Light however managed to reply, driving his left into Okolie, a shot that, if only for an instant, Okolie seemed to feel.
These moments of success for the New Zealander were only fleeting. Still with cussed determination Light carried on pushing himself forward, slugging his right hook into the side of Okolie’s head and working to disrupt the champion when he could.
But Okolie is a difficult man to fight. His long arms wrapped up Light when he stepped in and he used his size to lean his weight down on the shorter man.
The jab pawed at Light but then all of sudden Okolie’s right would flash over targeting the head but then, after the next jab, thud heavily into the body.
While Light punched at him with single shots, Okolie made it hard for him to sustain any combinations.
In the ninth round the challenger did clip Okolie with a right hook and Light dredged up the energy to press forward after his tormentor. But he was frustrated.
If he had taken some heart from that effort, Okolie snuffed out any of the New Zealander’s optimism in the next round. He slung a hard hook into the body and then cracked his right hook into Light’s head, finding the mark and finding his range.
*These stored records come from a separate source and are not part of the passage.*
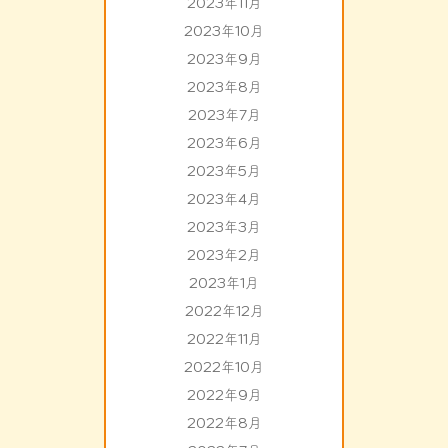
2023年11月
2023年10月
2023年9月
2023年8月
2023年7月
2023年6月
2023年5月
2023年4月
2023年3月
2023年2月
2023年1月
2022年12月
2022年11月
2022年10月
2022年9月
2022年8月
He blasted the right fully in again, showing how dangerous he could be.
Even in the 11th round, just after Okolie had a point deducted by referee Bob Williams for holding, all of a sudden he had Light badly shaken himself.
Somehow the gritty challenger kept himself upright and Okolie could not find any further breakthrough.
Light took Okolie to the cards, where the Londoner won by scores of 116-112, 119-108 and 117-110.
“David Light was extremely tough and he had a good tactic of moving around to his right,” Okolie said.
“But, at the end of the day, there’s no need to make excuses – just get better.
“I just couldn’t get the last shot to drop him and get him out of there because he was very tough and very good with his hand defences.”
The champion did finish with a warning for any future opponents.
“I will go in the ring and fight anyone,” he said. “If they’re watching this and they think ‘Lawrence is rubbish, I can do this, I can do that’, come and find out.
“I’ll put it on the line against anyone.”